Suite à l’incendie meurtrier de Douma, le président israélien Reuven Rivlin a déclaré samedi soir lors d’une manifestation : « Les flammes envahissent notre pays. Flammes de haine, de croyances  fausses… Flammes qui autorisent les bains de sang au nom de la Torah… » et d’appeler au respect de la loi affirmant que la tradition juive ne permet pas de telles horreurs.

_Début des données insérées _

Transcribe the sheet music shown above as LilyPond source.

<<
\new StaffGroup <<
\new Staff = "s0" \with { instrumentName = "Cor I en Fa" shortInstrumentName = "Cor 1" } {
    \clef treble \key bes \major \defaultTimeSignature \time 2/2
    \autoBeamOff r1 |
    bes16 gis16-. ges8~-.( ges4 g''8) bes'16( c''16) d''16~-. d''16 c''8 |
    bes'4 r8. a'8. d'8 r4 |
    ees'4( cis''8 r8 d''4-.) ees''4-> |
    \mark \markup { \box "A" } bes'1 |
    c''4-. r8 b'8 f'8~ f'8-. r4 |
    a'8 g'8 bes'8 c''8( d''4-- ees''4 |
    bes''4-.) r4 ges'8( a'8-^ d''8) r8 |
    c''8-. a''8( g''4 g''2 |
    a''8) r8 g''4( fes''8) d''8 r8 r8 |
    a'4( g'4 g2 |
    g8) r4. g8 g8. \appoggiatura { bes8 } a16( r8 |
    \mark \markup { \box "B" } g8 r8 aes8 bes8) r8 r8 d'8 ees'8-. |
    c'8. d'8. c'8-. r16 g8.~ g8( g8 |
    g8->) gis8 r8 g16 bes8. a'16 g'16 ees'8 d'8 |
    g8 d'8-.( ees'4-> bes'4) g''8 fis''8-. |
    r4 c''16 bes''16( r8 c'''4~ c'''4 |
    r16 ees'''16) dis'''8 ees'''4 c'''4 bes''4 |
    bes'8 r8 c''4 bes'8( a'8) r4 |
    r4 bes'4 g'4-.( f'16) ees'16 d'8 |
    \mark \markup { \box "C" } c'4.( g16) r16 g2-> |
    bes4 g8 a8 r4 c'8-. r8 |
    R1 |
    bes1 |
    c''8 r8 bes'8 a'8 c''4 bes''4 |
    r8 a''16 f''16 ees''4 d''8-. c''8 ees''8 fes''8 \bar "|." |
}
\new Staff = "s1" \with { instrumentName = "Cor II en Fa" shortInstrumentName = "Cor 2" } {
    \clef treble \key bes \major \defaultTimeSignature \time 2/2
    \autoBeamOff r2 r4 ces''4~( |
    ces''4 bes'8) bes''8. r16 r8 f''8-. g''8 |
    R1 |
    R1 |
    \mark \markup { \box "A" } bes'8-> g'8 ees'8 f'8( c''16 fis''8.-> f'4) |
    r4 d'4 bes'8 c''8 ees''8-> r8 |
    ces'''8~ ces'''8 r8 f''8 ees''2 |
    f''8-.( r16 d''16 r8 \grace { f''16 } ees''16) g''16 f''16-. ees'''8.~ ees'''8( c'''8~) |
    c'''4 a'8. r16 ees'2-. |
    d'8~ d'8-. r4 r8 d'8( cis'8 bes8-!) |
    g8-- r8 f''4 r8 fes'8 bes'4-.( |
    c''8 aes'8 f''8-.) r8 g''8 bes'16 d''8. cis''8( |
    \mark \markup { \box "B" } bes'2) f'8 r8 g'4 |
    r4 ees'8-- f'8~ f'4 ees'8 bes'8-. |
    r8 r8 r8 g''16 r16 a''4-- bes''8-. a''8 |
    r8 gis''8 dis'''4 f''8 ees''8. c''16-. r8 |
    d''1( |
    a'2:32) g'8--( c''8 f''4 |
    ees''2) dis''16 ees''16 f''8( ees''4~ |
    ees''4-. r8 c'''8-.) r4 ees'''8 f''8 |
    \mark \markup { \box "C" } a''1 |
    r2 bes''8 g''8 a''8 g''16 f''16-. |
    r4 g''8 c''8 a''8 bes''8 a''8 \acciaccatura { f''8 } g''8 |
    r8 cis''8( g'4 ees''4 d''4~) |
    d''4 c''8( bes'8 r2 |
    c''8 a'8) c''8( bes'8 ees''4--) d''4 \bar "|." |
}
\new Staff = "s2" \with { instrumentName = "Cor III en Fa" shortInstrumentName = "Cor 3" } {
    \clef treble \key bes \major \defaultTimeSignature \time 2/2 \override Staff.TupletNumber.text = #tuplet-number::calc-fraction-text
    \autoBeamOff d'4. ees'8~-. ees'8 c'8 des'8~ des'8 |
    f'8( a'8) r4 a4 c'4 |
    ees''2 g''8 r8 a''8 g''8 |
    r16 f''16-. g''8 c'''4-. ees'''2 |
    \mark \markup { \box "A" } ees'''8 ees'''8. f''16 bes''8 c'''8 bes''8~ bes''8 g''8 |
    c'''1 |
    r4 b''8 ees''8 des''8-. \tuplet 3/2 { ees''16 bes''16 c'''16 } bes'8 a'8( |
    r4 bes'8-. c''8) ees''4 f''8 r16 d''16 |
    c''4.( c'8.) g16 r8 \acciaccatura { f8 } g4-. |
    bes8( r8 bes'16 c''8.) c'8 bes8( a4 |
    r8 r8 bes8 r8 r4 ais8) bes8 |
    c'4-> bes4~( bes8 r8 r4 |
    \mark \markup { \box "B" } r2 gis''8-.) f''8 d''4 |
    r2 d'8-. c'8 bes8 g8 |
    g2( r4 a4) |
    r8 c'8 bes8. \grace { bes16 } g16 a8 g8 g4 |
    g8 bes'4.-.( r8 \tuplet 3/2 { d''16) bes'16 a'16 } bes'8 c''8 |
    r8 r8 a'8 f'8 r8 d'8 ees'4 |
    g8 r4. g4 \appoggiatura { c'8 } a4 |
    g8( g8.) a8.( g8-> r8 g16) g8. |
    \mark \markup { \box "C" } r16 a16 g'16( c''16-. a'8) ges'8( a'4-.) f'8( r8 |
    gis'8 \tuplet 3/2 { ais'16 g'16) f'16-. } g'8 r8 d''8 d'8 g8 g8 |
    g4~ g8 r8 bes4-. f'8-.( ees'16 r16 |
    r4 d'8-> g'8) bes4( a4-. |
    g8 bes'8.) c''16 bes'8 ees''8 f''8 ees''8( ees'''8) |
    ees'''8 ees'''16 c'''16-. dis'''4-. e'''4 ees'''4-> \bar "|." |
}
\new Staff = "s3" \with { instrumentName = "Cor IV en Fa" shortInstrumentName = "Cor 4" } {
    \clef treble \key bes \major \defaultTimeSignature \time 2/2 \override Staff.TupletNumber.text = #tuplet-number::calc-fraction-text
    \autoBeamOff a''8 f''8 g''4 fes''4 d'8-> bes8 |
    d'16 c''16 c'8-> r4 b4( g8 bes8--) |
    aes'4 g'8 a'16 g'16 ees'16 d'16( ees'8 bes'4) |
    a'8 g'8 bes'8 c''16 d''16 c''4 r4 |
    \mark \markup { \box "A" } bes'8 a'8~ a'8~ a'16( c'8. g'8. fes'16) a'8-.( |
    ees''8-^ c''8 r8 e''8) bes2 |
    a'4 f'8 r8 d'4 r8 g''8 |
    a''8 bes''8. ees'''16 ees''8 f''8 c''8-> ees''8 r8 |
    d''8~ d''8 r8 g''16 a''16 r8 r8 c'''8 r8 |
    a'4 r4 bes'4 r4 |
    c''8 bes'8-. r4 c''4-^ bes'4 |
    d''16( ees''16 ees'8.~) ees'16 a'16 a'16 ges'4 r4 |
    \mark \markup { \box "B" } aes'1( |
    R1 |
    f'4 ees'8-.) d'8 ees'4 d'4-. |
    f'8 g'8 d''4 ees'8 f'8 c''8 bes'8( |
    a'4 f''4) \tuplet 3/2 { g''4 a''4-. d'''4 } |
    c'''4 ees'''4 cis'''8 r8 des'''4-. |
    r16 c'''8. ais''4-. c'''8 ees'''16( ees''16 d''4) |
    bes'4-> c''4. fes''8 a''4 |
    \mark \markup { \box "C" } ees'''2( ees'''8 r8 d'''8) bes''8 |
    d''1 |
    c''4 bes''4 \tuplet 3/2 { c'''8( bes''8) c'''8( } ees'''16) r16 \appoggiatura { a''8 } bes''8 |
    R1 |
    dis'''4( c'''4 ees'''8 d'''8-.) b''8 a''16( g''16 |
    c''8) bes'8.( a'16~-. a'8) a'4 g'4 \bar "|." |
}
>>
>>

Résultat : des menaces de mort et  des qualificatifs de « traître » et de « terroriste ». La police lui demande de porter plainte.  De même, le maire de Kiryat Ram, au nord d’Israël ayant appelé à la tolérance et au bon voisinage en citant la Torah (« Aime ton voisin comme toi-même ») sur sa page Facebook, a vu sa voiture incendiée dans la nuit de samedi. La police lui a attribué un garde du corps.

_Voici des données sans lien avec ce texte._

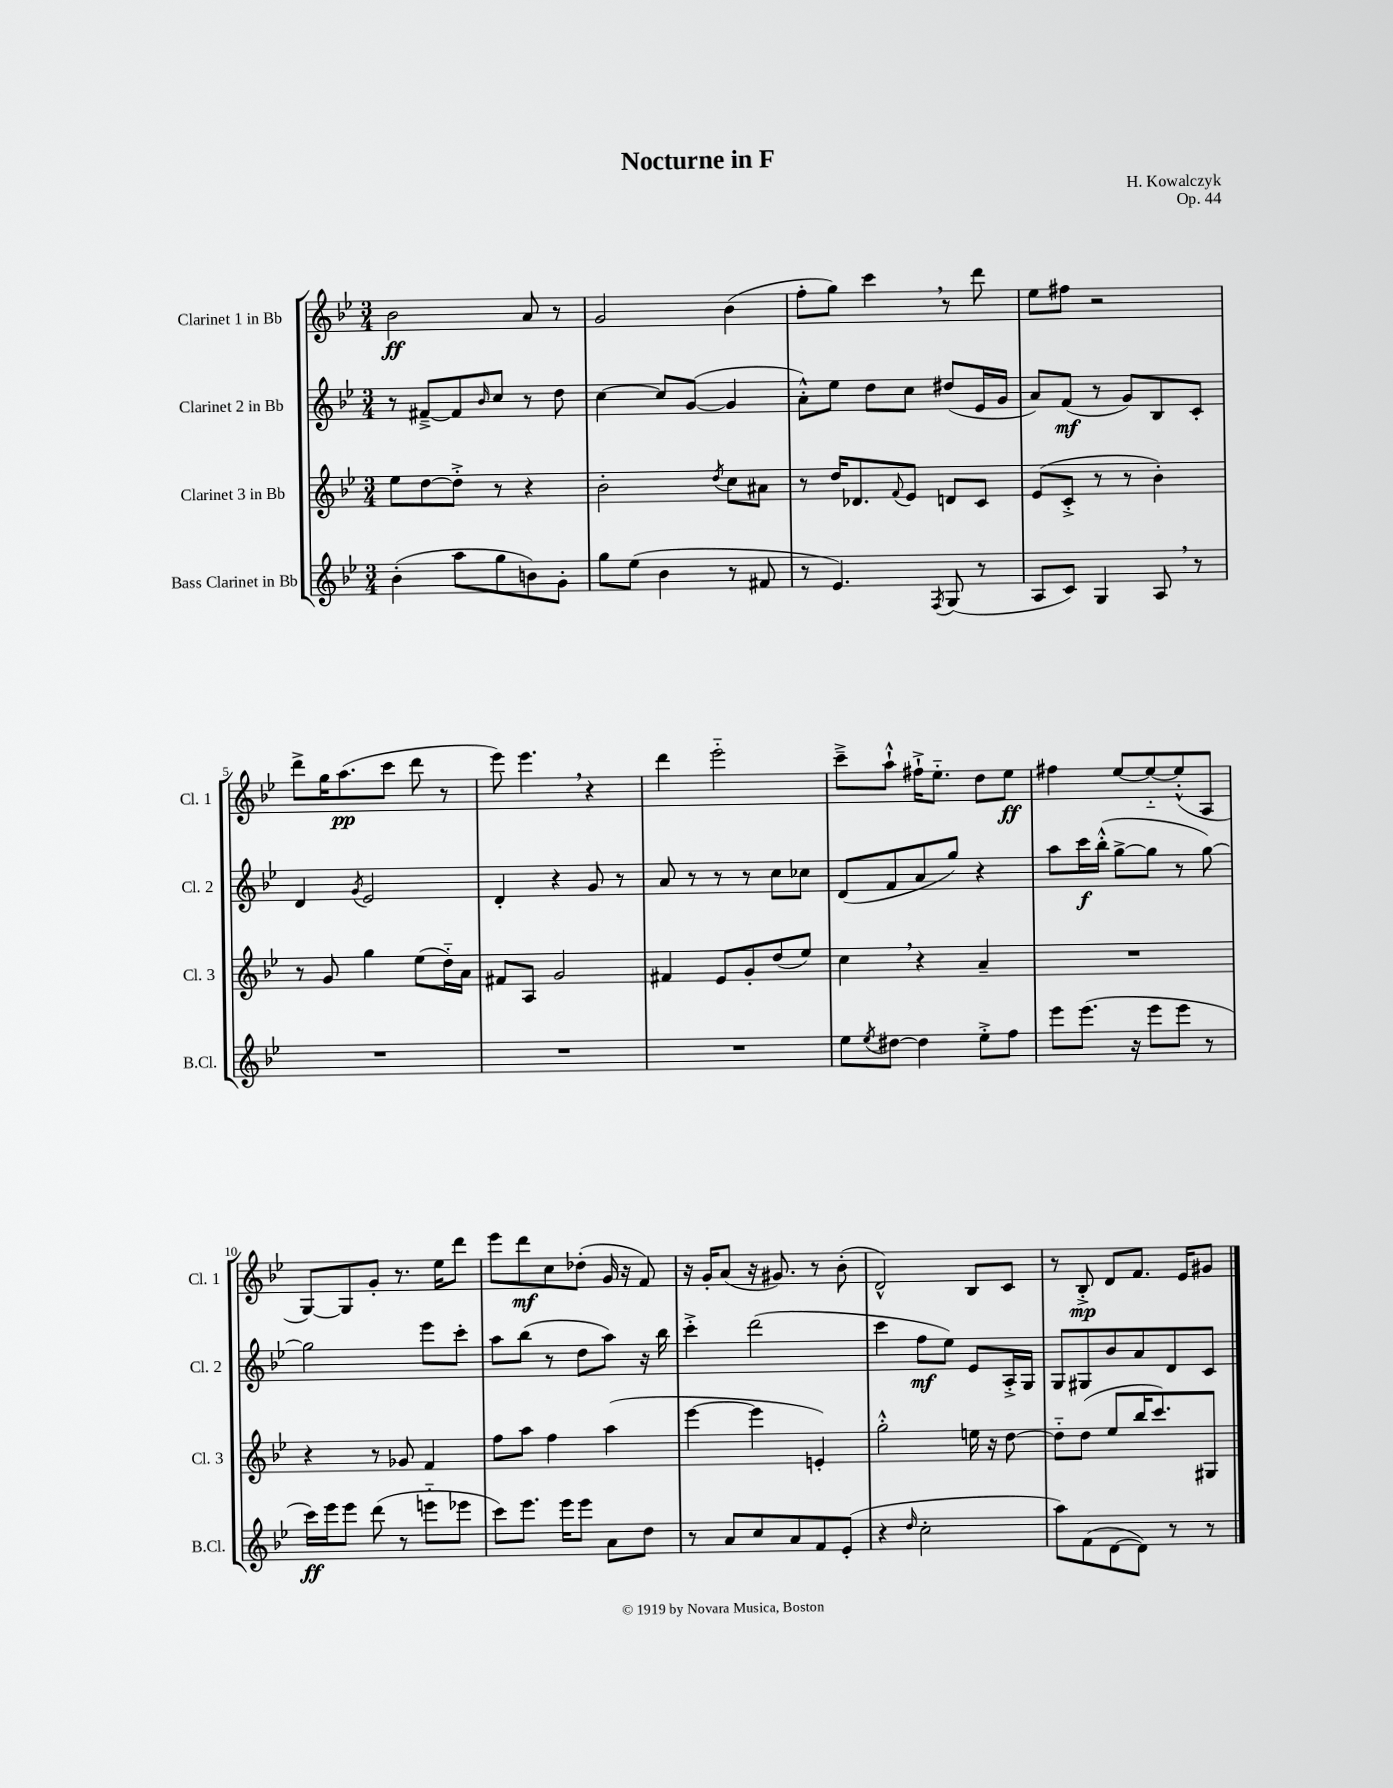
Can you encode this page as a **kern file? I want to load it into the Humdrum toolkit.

La société israélienne est minée par l’occupation et la politique jusqu’auboutiste de Netanyahou. Le drame de Douma  est révélateur de sa perte de repères…tout comme la France des socialistes  Guy Mollet et de Robert Lacoste pendant  la guerre d’Algérie. Guy Mollet a essuyé les tomates des pieds noirs. Le président israélien reçoit aujourd’hui des menaces via Internet. Les intellectuels israéliens comme Avraham Burg, Léon Roth, Zeev Sternhell ou les romanciers comme Eshkol Nevo essaient de tirer la sonnette d’alarme…mais la théocratie ne cesse de gagner du terrain dans ce pays sans constitution. La Cour Suprême est ridiculisée par des membres du gouvernement. Démocratie et pluralisme s’éloignent à vue d’œil.  Tout comme la France des socialistes  Guy Mollet et de Robert Lacoste et des généraux félons Salan, Challe, Zeller et Jouhaud pendant  la guerre d’Algérie, Israël sera détruit par les fanatiques et les extrémistes avec lesquels Netanyahou gouverne.

 

La Palestine se libérera tout comme l’Algérie qui est venue à bout du colonialisme français après 130 ans d’oppression…mais le minuscule  corps d’Ali,  sur un immense brancard,  porté en terre vendredi devrait éternellement hanter la conscience des politiciens occidentaux et les autres qui lâchent  la bride au gouvernement israélien d’extrémistes et de fanatiques  lui permettant ainsi de commettre toutes les turpitudes protégé qu’il est par le veto américain et le parapluie européen.

 

Albert Einstein prophétisait : «Le monde ne sera pas détruit par ceux qui font le mal, mais par ceux qui regardent sans rien faire».

 

Mohamed Larbi Bouguerra

 

** Khalida Jarrar a été élue sur la liste du FPLP. Elle dirige également le groupe parlementaire chargé de la question des prisonniers, codirige l’association des droits de l’homme et des prisonniers Adhamir et travaille sur le dossier à transmettre à la CPI.